------ Exercise inputs ------

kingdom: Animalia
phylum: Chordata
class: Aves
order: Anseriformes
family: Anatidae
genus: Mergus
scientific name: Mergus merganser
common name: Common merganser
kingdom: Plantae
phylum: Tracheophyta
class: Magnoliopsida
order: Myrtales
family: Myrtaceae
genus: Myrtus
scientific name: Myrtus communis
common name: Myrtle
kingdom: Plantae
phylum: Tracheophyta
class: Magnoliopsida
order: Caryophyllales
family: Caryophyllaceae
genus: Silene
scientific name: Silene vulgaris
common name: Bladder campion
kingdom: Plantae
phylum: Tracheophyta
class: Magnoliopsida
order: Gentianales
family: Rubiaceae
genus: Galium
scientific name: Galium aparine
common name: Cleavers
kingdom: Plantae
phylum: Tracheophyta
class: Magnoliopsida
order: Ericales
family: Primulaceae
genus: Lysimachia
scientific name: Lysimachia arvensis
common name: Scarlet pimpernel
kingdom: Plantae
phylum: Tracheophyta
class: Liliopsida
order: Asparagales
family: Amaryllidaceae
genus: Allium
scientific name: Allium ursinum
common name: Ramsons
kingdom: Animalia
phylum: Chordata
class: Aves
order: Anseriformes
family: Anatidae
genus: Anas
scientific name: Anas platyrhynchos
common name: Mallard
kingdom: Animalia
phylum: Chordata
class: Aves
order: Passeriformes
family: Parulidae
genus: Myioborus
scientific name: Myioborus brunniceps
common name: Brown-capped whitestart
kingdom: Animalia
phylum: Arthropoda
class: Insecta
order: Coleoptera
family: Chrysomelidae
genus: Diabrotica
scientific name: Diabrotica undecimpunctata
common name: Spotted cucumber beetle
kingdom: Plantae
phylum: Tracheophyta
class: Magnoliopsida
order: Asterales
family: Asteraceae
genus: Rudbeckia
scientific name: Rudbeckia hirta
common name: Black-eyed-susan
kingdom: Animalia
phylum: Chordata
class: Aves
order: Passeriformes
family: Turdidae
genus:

------

Work required - Reproduce every line of the entries above word for word, keeping their original order.

Result -
kingdom: Animalia
phylum: Chordata
class: Aves
order: Anseriformes
family: Anatidae
genus: Mergus
scientific name: Mergus merganser
common name: Common merganser
kingdom: Plantae
phylum: Tracheophyta
class: Magnoliopsida
order: Myrtales
family: Myrtaceae
genus: Myrtus
scientific name: Myrtus communis
common name: Myrtle
kingdom: Plantae
phylum: Tracheophyta
class: Magnoliopsida
order: Caryophyllales
family: Caryophyllaceae
genus: Silene
scientific name: Silene vulgaris
common name: Bladder campion
kingdom: Plantae
phylum: Tracheophyta
class: Magnoliopsida
order: Gentianales
family: Rubiaceae
genus: Galium
scientific name: Galium aparine
common name: Cleavers
kingdom: Plantae
phylum: Tracheophyta
class: Magnoliopsida
order: Ericales
family: Primulaceae
genus: Lysimachia
scientific name: Lysimachia arvensis
common name: Scarlet pimpernel
kingdom: Plantae
phylum: Tracheophyta
class: Liliopsida
order: Asparagales
family: Amaryllidaceae
genus: Allium
scientific name: Allium ursinum
common name: Ramsons
kingdom: Animalia
phylum: Chordata
class: Aves
order: Anseriformes
family: Anatidae
genus: Anas
scientific name: Anas platyrhynchos
common name: Mallard
kingdom: Animalia
phylum: Chordata
class: Aves
order: Passeriformes
family: Parulidae
genus: Myioborus
scientific name: Myioborus brunniceps
common name: Brown-capped whitestart
kingdom: Animalia
phylum: Arthropoda
class: Insecta
order: Coleoptera
family: Chrysomelidae
genus: Diabrotica
scientific name: Diabrotica undecimpunctata
common name: Spotted cucumber beetle
kingdom: Plantae
phylum: Tracheophyta
class: Magnoliopsida
order: Asterales
family: Asteraceae
genus: Rudbeckia
scientific name: Rudbeckia hirta
common name: Black-eyed-susan
kingdom: Animalia
phylum: Chordata
class: Aves
order: Passeriformes
family: Turdidae
genus:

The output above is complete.